United States v. Scolnick, 219 F. Supp. 408 (D. Mass. 1963)

US District Court for the District of Massachusetts - 219 F. Supp. 408 (D. Mass. 1963)
June 20, 1963

219 F. Supp. 408 (1963)

UNITED STATES of America, Plaintiff,
Aaron SCOLNICK and Hyman Scolnick, Defendants.

Civ. A. No. 59-113-F.

United States District Court D. Massachusetts.

June 20, 1963.

W. Arthur Garrity, Jr., U. S. Atty., William C. Madden, Asst. U. S. Atty., for plaintiff.

Francis M. Qua, Lowell, Mass., for Union National Bank.

Dean Nicholson, Haverhill, Mass., for A. Scolnick and H. Scolnick.

FRANCIS J. W. FORD, District Judge.

In this action the United States seeks to recover from defendants damages under 31 U.S.C.A. §§ 231 and 232 resulting from an alleged presentation of false claims against the United States, or alternatively to recover from the defendants amounts by which they were unjustly *409 enriched as a result of payments allegedly made by the United States by mistake.

Defendant Aaron Scolnick at the times material here was president, treasurer and principal stockholder of Production, Inc., a Massachusetts corporation with a place of business in Lowell. On November 21, 1952 Production, Inc. entered into a contract with the Armed Services Textile and Apparel Procurement Agency (ASTAPA), an agency of the United States, to manufacture for the United States 32,000 duffel bags, at a price of 68¢ each, for a total price of $21,760.

By May 1, 1953 none of these bags had been delivered to the United States. On that date the United States, Production, Inc. and Small Defense Plants Administration (SDPA), another agency of the United States, entered into a so-called tripartite agreement, under the terms of which SDPA was substituted for Production, Inc. as prime contractor on the duffel bag contract. The purpose of this new arrangement was to enable Production, Inc. to get financial help from SDPA to enable it to complete the work on the duffel bags.

On the same date, May 1, 1953, Production, Inc. entered into a subcontract with SDPA under which Production, Inc. was to manufacture the duffel bags called for by the prime contract. Under this subcontract it was agreed that the contracting officer might make partial payments to Production, Inc. in advance of delivery of the duffel bags. During the period from May 1, 1953 through June 30, 1953 SDPA made eight partial payments to Production, Inc. totaling $10,103.22.

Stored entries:
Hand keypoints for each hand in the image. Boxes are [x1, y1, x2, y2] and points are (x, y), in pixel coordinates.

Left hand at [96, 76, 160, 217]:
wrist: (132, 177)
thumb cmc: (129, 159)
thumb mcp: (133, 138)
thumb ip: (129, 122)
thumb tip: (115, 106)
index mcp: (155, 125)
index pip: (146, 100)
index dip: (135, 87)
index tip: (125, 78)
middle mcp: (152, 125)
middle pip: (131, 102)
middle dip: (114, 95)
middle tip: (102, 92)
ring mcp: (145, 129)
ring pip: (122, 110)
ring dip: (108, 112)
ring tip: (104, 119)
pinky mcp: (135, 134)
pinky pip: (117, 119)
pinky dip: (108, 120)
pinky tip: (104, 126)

## EXERCISE REQUIREMENTS
A) Answer these questions from the court opinion:
(i) How many duffel bags did Production, Inc. contract to manufacture?
(ii) On what date was the tripartite agreement made?
(iii) What was the total of the partial payments SDPA made to Production, Inc.?
B) Print the part of the court opinion that opens with the words containing "US District Court" and closes with "Hyman Scolnick, Defendants.".
The stored entries are separate from the court opinion.

## ANSWERS TO THE PROBLEMS
A)
(i) 32,000
(ii) May 1, 1953
(iii) $10,103.22

B)
US District Court for the District of Massachusetts - 219 F. Supp. 408 (D. Mass. 1963)
June 20, 1963

219 F. Supp. 408 (1963)

UNITED STATES of America, Plaintiff,
Aaron SCOLNICK and Hyman Scolnick, Defendants.